Als Gudrun zu Bett ging, war sie traurig; sie hatte ja so ganz für den Freund getanzt, nur ihm zuliebe, sie wollte ihn zurückgewinnen durch ihr geheimnisvolles Wesen. Das hatte er doch früher so gern gehabt?
* * *
Wolfgang Stürmer und Ottomar traten sich jetzt näher. Heinrich war nicht mehr im Haus, diente sein Jahr ab in einem kleinen bayerischen Städtchen, in dem er sich wunderlich wohl fühlte und beglückte Briefe schrieb. Von da sollte er dann die Universität besuchen. Das Leben als selbständiger Mensch, wenn auch in den engen Banden seines Dienstjahres, gab ihm Selbstbewußtsein. Wolfgang Stürmer hatte sein Abitur gemacht. Er war von den Freunden der erste, der mit der Schule fertig wurde, und jetzt wohnte er bei Stroms.

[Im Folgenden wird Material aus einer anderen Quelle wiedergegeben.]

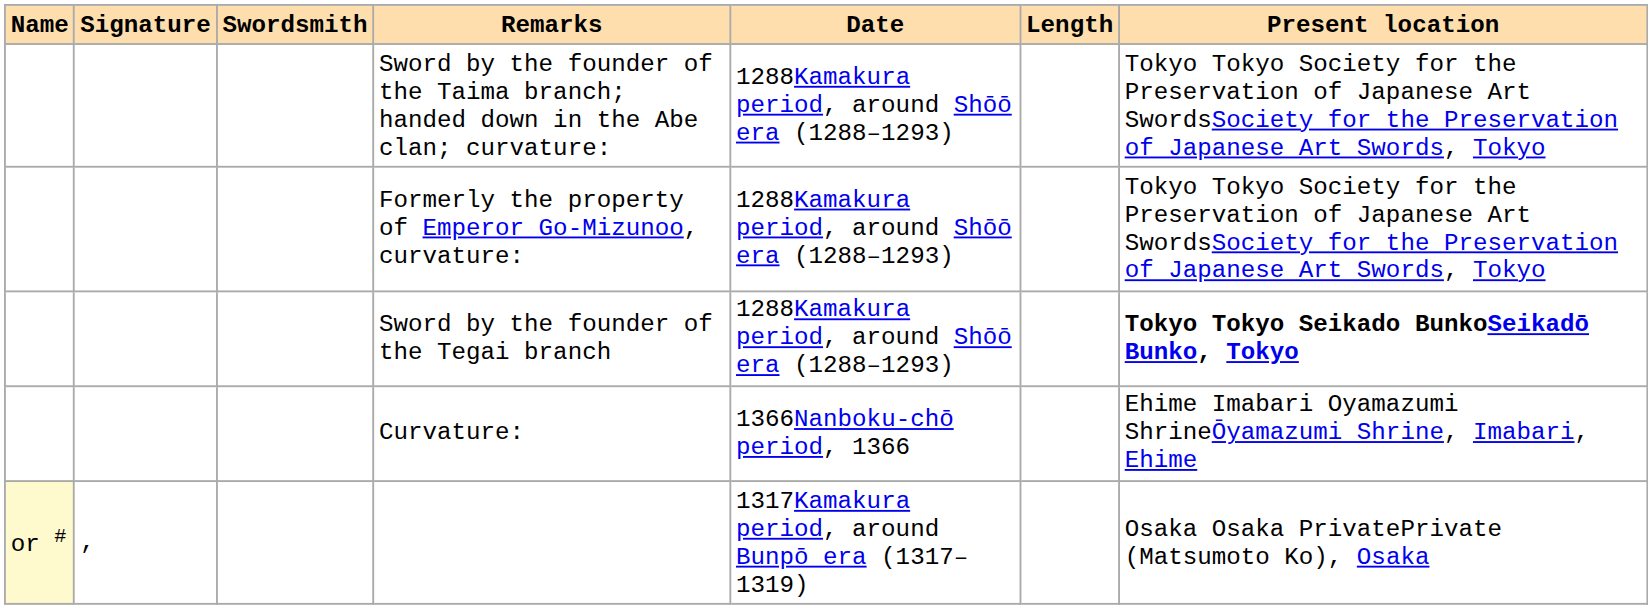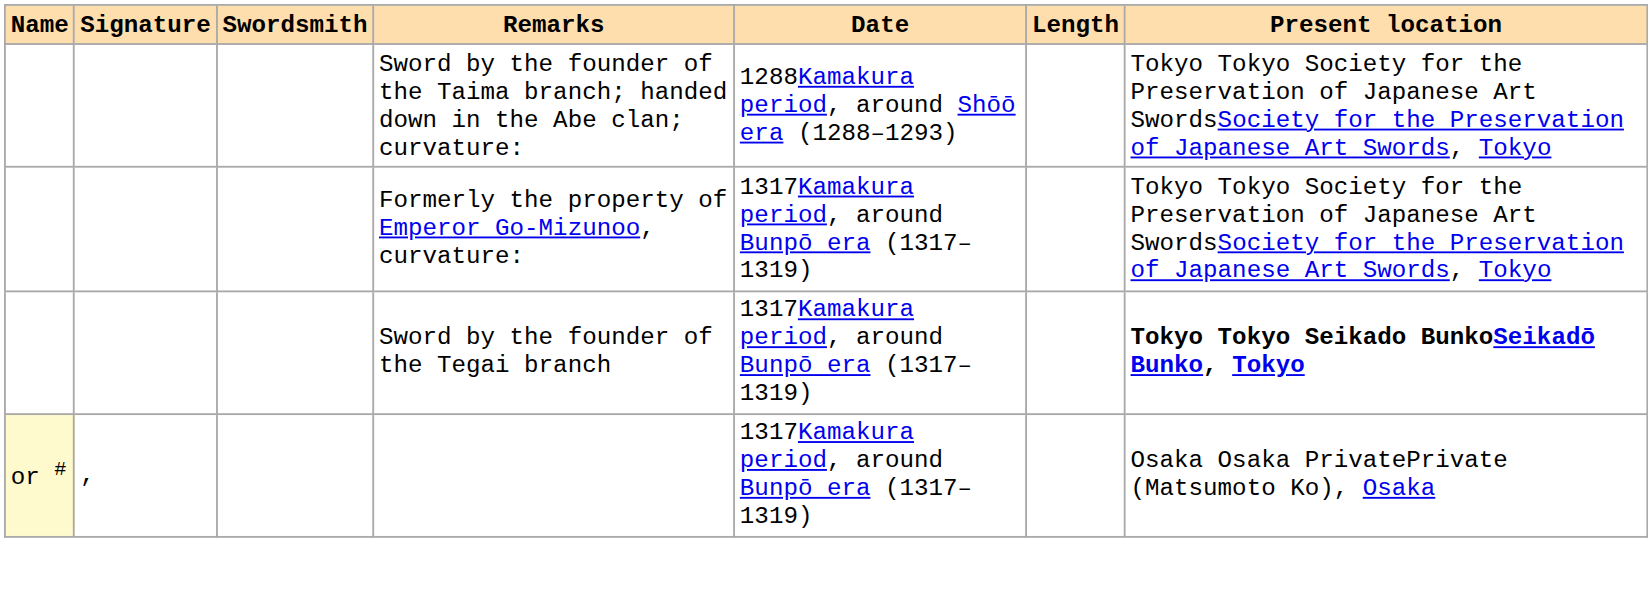Formerly the property of Emperor Go-Mizunoo, curvature: | Date: 1288Kamakura period, around Shōō era (1288–1293) -> 1317Kamakura period, around Bunpō era (1317–1319)
Sword by the founder of the Tegai branch | Date: 1288Kamakura period, around Shōō era (1288–1293) -> 1317Kamakura period, around Bunpō era (1317–1319)
- row: Curvature: | 1366Nanboku-chō period, 1366 | Ehime Imabari Oyamazumi ShrineŌyamazumi Shrine, Imabari, Ehime
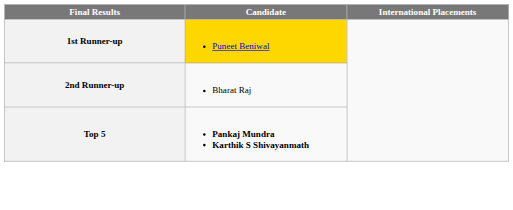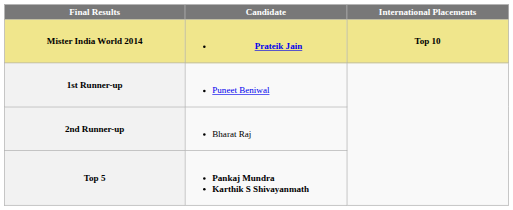+ row: Mister India World 2014 | Prateik Jain | Top 10
1st Runner-up | Candidate: gold background -> no background
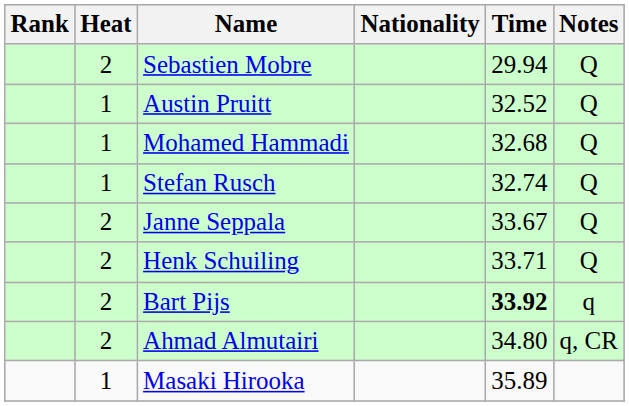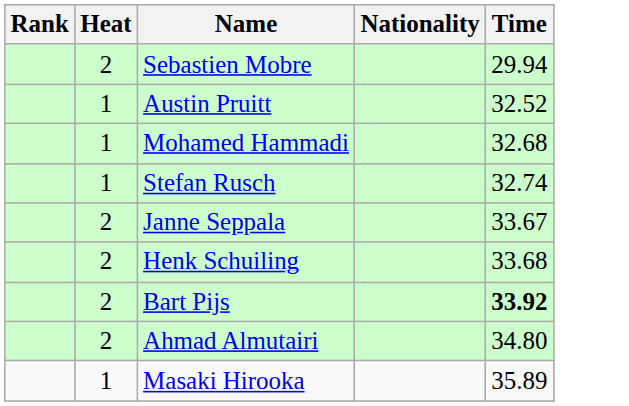- column: Notes | Q | Q | Q | Q | Q | Q | q | q, CR
Henk Schuiling | Time: 33.71 -> 33.68
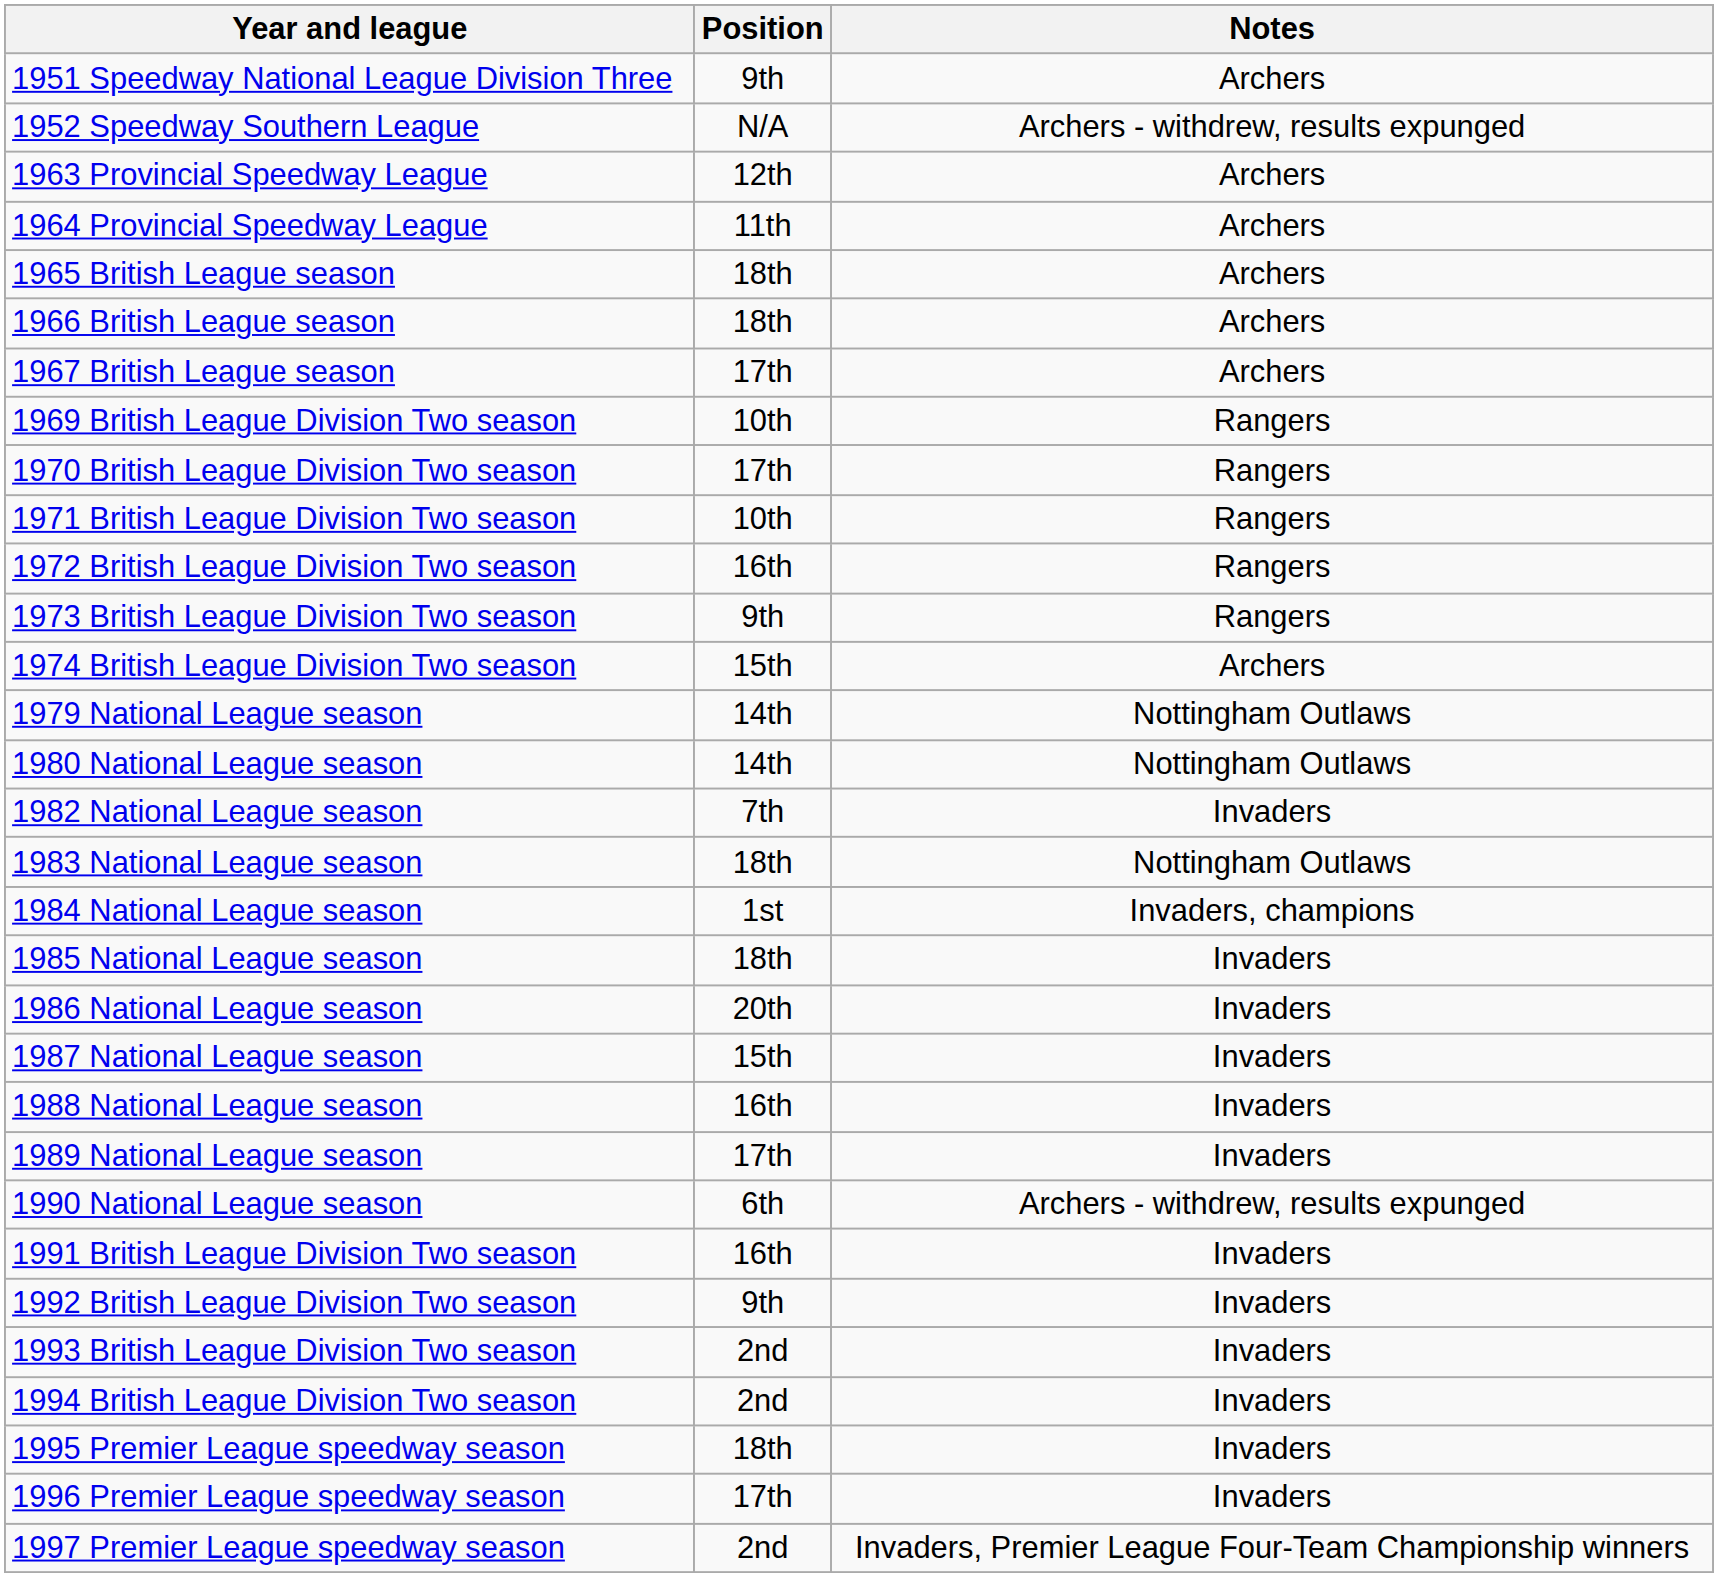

Aber dies Reifezeugnis übte keinerlei Wirkung auf die Art der Unterhaltung der Freunde aus. Tag für Tag gingen sie mit Hacke und Schaufel zu dem Waldhang hinunter, der zum Landhaus gehörte und bis ans Seeufer reichte. Dort führten sie ein Leben wie Schwerarbeiter. Sie gruben an Stellen, die eine Quelle vermuten ließen, tiefe Gräben und verbanden sie miteinander; und wirklich plätscherte nach wenig Tagen in dem Tälchen, das zum See führte, ein neugeborenes 210 Bächlein. Weiter unterhalb sollte ein kleiner Weiher gebaut werden. Und jeden Morgen, es war noch kaum Tag geworden, da weckte einer den anderen, forderte ihn auf: »Komm und mach schnell, wir wollen zum Wässerchengraben gehen.« Das taten sie in Erinnerung an ihre alten Kinderspiele.
War Wolfgang in vielem ganz anders als Ottomar, diese Arbeit verband die zwei und gewann ihm Ottomars Herz völlig, der so ganz in solcher Arbeitsluft aufgehen konnte.
Wenige werden die Freude kennen, wenn nach langer Arbeit sich so ein Quellchen einstellt, dem dann nacharbeiten, es beobachten, zusehen, wie es kleine Steine und Sand vorbringt, ganz still sein und horchen, wie es leise spricht – einen kleinen Weiher machen, das Quellchen darein fangen und zur Kraft kommen lassen. Eine Insel, Moos, Steine, Molche.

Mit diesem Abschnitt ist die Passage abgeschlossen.